→ **Text section**:
Chief political analyst Gloria Borger is there. She has the latest.

(BEGIN VIDEOTAPE)

GLORIA BORGER, CNN CHIEF POLITICAL ANALYST: Christine and Miguel, Republican presidential candidates tried to take a break from the heat of the campaign last night here in Greenville, South Carolina. And some of them, like Marco Rubio, actually succeeded when he tried to present himself as the unifier in the Republican Party.

SEN. MARCO RUBIO (R-FL), PRESIDENTIAL CANDIDATE: My promise to you if I'm the nominee, I'm not just going to unify the Republican Party. I'm going to grow it. We're going to take our message to people that haven't voted for Republicans in the long time.

BORGER: But it wasn't all sweetness and like. Rubio doubled down on his charges against Cruz as being a liar.

RUBIO: I said he has been lying because if you say something that is not true and you say it over and over again and you know that is not true, there is no other word for it. And when it's about your record, you have to clear up your record, you have to clear it up, because if you don't, then people say, well, then, it must be true. He didn't dispute it.

And he's done that a number of times. We saw what he did to Dr. Carson in Iowa, which is wrong. We saw yesterday, Trey Gowdy, somebody came up with a fake Facebook post saying Trey Gowdy was no longer endorsing me, a very popular congressman here in South Carolina. So, these things are disturbing and they need to be addressed.

BORGER: And Cruz couldn't resist taking on Donald Trump one more time.

SEN. TED CRUZ (R-TX), PRESIDENTIAL CANDIDATE: It is quite literally the most ridiculous theory that telling the voters what Donald Trump's actual record is, is deceitful and lying. And listen, when I said this morning -- I held a press conference where I read his letter to everyone, and I invited Mr. Trump. I said, please, Donald, file this lawsuit.

BORGER: And there was the lighter side of the candidates.

ANDERSON COOPER, CNN HOST: What do you do to relax?

BEN CARSON (R), PRESIDENTIAL CANDIDATE: Play pool.

COOPER: Play pool?

CARSON: I love to play pool.

COOPER: Are you competitive when you play pool?

CARSON: I like to win.

RUBIO: I actually grew up listening to '90s hip hop music, especially the West Coast stuff and I really like it. In the last few years, what's happening with EDM, you've got this electronic disc jockeys or these deejays that are taking electronic music and overlaying it with tracks, country music, and all sorts of things. So, the lyrics are clean, the beats and the music is fun, I've gotten into it. So, it's a lot of fun.

CRUZ: I actually don't sing music -- I mean, I will sing things like "oh, my darling, oh my darling, oh my darling Heidi-tine."

COOPER: OK.

CRUZ: Which is really corny. But, you know, I used to do it when she put it on speaker phone in her office and embarrass her. You know, I kind of do -- you know, I just called to say I love you, I just called to say I care. I cannot not sing to save my life.

→ **Record set**:
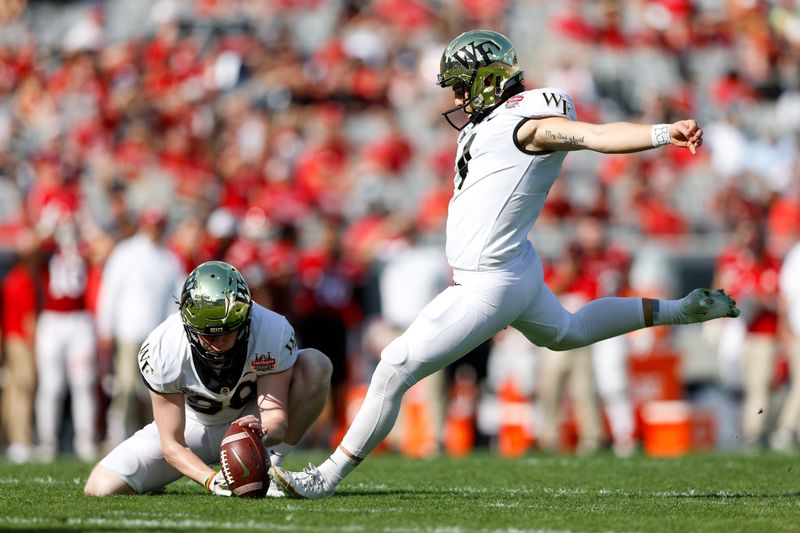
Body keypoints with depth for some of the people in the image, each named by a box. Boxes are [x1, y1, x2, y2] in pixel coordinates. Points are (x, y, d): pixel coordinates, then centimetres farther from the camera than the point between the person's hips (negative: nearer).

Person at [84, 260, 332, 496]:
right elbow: (172, 444, -25)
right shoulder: (162, 350, -30)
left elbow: (276, 416, -30)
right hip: (194, 424, 1)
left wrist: (264, 432, -56)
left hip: (253, 418, -1)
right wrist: (211, 480, -44)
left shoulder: (273, 332, -31)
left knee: (316, 365, -29)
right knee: (101, 489, -15)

→ **Instructions to follow**:
Please continue the CNN transcript about the Republican candidates in Greenville, South Carolina, starting right after its final sentence.

→ **Answer space**:
BORGER: Tonight, Jeb Bush, Donald Trump and John Kasich take the stage with Anderson Cooper.

Back to you.

(END VIDEOTAPE) ROMANS: All right. Gloria Borger, thank you.

Singing is always risky, you know? It's always a risky gamble, unless you are a kid.

Now to assess last night's GOP town hall, we are joined by CNN political analyst, Josh Rogin, live in our Washington bureau.

MARQUEZ: He actually watched the debate.

ROMANS: He did --

JOSH ROGIN, CNN POLITICAL ANALYST: I did.

MARQUEZ: He's here. Amazing.

ROMANS: We love it. He is like the college all nighters, right? Where you are cramming for the test, getting all that information.

Your assessment, first of all. Donald Trump was not on the stage. We have two nights of these town halls -- three candidates one night, three candidates the other night, really allowing them to have a full discussion. What the South Carolina want to hear.

I heard them attacking Donald Trump who was not on the stage. Is that what you heard?

ROGIN: Yes, absolutely. He's got to be the number one target.

[04:35:00] He's the man to beat. This is the only time that these candidates will have this much national coverage where they can attack Donald Trump and he can't attack them back. He's got -- they have a monopoly on that time.

But Donald Trump will get his chance tonight. You know, Donald Trump is not a guy who will spend lots of answers describing policy positions and plans. So, you can be assured that he's going to spend time responding to the attacks we heard last night -- launching new attacks of his own, reinforcing his calls on Ted Cruz to settle the issue of his natural born citizenship and reinforcing all of the sort of broad statements that he's made about all these candidates in the trail until now.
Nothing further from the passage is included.